The classic cars dataset is available on VLE (look for "wine-data-filtered-500.csv" in the Practicals section)

In [3]:
#Using NumPy to read the dataset
import numpy as np
#Define the path to the dataset
data_path = "wine-data-filtered-500.csv"
#Define the type of each dataset column. 
#This is needed because NumPy arrays cannot directly read files with different data types
#Hence, we are using Structured arrays. 
#But, we will soon move to Pandas which makes data manipulation easier
types = ['i4', 'U30', 'i4', 'i4', 'U50', 'U50', 'U100', 'U100', 'U100']
#Read the dataset
data = np.genfromtxt(data_path, dtype=types, delimiter=',', names=True)
print(data.dtype)

[('ID', '<i4'), ('country', '<U30'), ('points', '<i4'), ('price', '<i4'), ('province', '<U50'), ('tasterName', '<U50'), ('title', '<U100'), ('variety', '<U100'), ('winery', '<U100')]


##### **Since we are using Structured Arrays, we can extract the entries of a column by specifying its name. We can further slice the array by using the standard [Python slicing mechanism](https://www.w3schools.com/python/numpy_array_slicing.asp)**



In [None]:
#Print the first 5 entries with 
print(data[0:5])

In [None]:
#Print the first ten wine titles
print(data['title'][0:10])

***
### **How do the wine prices look like?**


#### **T2) Calculate the mean and median prices for all the wines**

In [8]:
#Write your answer here
mean = np.sum(data['price']) / np.size(data['price'])
median = np.sort(data['price'])[np.size(data['price'])//2]
mean, median


(42.428, 30)

#### **T3) Calculate the min, max, range and standard deviation of wine prices**

In [9]:
#Write your answer here
minimum = np.min(data['price'])

▶ **PROVIDED INFORMATION**:
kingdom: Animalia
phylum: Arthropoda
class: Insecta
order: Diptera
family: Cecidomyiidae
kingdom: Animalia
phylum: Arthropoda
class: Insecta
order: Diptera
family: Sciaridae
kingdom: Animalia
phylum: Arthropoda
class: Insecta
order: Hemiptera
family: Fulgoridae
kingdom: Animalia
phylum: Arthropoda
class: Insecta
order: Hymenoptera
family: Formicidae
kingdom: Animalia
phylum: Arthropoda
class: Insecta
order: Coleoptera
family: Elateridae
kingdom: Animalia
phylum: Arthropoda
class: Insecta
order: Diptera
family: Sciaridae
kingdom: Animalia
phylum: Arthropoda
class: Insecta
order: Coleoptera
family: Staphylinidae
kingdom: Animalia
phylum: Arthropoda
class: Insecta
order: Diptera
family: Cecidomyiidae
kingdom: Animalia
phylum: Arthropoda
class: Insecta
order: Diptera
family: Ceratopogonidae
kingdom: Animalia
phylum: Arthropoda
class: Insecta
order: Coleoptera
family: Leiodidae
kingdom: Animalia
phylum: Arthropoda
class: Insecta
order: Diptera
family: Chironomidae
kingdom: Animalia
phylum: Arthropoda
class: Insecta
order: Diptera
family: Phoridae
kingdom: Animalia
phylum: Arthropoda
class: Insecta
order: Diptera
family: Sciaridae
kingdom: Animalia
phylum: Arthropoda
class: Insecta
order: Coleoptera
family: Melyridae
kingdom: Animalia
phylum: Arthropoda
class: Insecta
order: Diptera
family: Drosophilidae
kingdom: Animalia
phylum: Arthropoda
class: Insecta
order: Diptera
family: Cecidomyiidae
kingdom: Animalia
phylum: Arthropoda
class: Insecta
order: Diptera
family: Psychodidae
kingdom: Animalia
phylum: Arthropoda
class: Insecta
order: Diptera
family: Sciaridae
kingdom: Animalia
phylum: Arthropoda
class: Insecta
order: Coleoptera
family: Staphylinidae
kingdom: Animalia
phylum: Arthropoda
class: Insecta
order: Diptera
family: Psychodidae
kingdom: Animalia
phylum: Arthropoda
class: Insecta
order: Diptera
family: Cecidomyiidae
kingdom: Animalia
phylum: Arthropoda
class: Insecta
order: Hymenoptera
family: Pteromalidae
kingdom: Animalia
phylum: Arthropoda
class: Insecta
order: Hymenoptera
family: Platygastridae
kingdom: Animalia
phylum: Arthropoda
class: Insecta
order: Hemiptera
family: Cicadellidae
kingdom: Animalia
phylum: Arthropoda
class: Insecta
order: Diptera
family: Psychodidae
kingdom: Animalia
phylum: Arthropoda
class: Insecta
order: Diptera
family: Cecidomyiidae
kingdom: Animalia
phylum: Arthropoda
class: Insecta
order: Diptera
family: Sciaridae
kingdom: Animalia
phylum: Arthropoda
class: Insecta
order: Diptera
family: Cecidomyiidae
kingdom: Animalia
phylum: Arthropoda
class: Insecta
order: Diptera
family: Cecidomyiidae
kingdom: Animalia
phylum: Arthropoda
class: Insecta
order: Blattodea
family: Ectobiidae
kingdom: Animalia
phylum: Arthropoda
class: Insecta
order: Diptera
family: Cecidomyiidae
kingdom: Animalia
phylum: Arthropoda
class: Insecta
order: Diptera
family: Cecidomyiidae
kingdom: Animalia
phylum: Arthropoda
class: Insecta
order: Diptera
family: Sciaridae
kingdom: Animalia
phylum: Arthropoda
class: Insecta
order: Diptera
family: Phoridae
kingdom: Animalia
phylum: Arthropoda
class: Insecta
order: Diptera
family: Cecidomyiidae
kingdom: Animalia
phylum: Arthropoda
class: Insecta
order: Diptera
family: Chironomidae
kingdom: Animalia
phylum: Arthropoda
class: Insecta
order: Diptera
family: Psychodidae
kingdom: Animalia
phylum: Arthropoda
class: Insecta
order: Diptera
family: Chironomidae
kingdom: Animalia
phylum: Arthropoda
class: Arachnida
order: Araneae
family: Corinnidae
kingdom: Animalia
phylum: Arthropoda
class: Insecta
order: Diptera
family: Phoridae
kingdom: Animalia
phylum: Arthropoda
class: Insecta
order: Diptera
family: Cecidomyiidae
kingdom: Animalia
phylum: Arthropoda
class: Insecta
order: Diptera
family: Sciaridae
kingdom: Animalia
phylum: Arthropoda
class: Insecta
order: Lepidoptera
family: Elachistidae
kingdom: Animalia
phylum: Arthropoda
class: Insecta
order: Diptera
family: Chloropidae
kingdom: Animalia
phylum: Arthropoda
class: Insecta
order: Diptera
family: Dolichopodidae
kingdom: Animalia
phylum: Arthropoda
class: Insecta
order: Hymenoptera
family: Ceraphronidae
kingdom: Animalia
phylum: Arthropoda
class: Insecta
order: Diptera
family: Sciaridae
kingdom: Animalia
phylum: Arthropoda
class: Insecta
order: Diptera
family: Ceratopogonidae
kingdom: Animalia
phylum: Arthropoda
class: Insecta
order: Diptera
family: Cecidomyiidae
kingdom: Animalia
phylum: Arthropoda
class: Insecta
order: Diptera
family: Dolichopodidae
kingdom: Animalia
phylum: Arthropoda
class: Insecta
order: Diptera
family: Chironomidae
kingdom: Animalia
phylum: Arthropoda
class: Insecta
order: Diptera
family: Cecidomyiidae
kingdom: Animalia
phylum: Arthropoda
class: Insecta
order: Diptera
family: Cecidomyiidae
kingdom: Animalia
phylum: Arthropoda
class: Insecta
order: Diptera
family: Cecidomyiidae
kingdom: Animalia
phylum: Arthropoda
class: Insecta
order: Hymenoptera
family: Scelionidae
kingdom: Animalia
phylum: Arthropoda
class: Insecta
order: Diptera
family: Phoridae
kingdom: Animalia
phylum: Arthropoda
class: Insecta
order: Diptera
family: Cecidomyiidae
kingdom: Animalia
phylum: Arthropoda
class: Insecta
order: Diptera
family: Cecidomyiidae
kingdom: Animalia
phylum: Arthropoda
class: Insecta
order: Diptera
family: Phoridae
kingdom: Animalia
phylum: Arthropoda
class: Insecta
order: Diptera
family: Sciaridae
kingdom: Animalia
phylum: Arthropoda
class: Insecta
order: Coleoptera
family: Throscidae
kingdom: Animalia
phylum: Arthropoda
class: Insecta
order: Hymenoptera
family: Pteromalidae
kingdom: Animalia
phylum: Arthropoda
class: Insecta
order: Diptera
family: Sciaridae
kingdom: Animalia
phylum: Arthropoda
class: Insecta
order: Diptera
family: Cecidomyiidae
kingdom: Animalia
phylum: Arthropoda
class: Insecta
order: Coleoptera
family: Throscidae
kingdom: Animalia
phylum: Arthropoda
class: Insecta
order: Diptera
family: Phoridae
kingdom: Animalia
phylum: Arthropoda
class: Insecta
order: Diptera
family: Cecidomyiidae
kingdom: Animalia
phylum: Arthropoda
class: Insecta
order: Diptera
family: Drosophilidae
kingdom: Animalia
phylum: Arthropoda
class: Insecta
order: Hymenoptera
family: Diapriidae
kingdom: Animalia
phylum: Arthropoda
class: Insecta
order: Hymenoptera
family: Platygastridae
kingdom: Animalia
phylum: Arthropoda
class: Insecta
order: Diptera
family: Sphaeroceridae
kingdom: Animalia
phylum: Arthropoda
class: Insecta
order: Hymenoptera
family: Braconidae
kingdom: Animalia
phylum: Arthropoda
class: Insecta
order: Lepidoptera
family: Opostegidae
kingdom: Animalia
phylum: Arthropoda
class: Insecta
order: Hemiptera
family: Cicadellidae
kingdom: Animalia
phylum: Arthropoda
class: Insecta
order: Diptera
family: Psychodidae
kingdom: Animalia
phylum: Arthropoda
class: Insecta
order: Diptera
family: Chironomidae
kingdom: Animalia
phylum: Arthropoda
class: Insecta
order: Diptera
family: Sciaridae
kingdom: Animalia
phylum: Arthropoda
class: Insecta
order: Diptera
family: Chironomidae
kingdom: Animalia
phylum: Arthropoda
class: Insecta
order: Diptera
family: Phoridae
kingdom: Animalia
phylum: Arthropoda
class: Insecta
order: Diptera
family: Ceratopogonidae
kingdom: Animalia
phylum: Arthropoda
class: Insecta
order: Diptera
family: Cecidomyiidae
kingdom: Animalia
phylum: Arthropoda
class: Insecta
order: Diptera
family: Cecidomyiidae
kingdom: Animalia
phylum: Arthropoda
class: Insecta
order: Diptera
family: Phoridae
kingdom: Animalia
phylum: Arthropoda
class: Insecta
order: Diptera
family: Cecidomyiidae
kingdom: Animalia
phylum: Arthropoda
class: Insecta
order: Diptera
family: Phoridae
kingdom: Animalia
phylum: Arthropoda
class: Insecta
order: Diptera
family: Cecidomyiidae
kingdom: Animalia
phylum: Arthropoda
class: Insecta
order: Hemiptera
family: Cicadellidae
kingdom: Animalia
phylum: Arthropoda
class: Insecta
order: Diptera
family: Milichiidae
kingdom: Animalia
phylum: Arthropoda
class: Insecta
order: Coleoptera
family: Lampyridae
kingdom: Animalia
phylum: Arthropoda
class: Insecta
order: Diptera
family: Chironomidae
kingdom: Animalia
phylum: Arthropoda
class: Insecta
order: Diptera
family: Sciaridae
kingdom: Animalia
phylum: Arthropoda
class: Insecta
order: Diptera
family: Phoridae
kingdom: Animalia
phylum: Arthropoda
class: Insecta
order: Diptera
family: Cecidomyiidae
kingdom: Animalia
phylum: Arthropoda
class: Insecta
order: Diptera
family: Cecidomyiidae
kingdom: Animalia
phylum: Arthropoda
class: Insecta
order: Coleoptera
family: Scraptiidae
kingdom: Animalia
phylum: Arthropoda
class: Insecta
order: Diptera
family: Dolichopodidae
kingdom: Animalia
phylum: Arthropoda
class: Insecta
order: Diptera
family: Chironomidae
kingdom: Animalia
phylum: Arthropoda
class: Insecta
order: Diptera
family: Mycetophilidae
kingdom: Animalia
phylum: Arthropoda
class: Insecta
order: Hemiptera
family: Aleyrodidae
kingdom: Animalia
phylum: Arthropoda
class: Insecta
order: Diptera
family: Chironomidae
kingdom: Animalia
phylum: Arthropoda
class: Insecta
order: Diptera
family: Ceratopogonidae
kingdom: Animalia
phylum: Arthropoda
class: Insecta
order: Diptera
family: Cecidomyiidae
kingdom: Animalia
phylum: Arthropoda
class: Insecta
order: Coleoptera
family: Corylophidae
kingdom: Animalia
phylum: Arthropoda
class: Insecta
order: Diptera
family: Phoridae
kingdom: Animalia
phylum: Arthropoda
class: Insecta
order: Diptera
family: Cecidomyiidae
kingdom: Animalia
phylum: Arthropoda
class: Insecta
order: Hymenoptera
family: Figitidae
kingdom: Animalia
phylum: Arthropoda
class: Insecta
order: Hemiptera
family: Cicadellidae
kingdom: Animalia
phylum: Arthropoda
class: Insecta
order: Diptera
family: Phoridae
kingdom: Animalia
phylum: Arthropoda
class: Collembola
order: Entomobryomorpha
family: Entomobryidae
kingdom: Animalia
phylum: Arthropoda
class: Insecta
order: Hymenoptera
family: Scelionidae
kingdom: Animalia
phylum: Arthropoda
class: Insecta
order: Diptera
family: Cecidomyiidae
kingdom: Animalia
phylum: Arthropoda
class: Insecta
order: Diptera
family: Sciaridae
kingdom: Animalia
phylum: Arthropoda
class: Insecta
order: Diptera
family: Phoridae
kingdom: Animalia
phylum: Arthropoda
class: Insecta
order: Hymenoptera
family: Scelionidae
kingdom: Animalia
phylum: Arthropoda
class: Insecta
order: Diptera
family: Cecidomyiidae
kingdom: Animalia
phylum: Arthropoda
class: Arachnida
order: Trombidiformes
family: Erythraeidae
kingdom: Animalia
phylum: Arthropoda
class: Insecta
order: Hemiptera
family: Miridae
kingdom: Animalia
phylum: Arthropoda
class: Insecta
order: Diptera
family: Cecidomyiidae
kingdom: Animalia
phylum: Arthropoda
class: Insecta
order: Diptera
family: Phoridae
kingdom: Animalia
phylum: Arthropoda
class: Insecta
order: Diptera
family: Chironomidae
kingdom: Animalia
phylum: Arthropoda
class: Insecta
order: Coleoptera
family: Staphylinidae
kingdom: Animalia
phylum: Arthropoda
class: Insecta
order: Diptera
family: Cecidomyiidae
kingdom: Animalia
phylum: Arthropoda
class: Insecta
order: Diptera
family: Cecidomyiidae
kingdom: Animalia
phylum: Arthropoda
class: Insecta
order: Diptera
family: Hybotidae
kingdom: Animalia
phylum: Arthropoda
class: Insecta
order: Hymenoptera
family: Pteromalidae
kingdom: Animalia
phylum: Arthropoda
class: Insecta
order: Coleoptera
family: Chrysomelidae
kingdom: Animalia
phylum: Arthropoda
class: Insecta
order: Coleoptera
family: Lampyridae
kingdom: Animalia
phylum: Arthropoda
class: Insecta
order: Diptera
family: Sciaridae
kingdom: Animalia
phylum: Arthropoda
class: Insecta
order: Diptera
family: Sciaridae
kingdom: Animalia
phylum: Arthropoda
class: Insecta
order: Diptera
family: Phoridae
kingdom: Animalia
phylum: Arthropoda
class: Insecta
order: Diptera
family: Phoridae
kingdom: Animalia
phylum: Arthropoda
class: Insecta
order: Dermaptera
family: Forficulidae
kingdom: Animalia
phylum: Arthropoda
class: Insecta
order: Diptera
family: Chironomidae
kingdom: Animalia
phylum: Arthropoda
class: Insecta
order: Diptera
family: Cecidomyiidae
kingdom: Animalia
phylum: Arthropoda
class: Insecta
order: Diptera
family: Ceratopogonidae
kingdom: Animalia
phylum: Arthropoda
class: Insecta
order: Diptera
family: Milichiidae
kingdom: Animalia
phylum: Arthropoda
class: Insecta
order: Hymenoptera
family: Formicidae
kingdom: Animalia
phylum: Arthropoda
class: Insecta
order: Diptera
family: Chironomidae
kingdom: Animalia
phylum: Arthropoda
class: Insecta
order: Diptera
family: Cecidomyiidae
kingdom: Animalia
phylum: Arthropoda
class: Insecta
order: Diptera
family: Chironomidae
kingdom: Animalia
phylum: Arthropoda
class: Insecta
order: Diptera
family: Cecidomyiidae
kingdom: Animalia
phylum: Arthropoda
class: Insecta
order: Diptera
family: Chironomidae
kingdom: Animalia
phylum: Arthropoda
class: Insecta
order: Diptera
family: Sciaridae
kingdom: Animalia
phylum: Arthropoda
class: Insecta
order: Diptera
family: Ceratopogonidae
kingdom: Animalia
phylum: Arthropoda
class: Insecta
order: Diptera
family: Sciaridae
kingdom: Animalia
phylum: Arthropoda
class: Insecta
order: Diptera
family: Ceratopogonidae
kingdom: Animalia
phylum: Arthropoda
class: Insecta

▶ **EXERCISES TO COMPLETE**:
[1] According to the notebook excerpt, why are structured arrays used to read the dataset?
[2] Reproduce verbatim the passage of the notebook excerpt starting with "The classic cars" and going on through "each dataset column.".

▶ **SOLUTIONS PER TASK**:
[1] NumPy arrays cannot directly read files with different data types.

[2]
The classic cars dataset is available on VLE (look for "wine-data-filtered-500.csv" in the Practicals section)

In [3]:
#Using NumPy to read the dataset
import numpy as np
#Define the path to the dataset
data_path = "wine-data-filtered-500.csv"
#Define the type of each dataset column.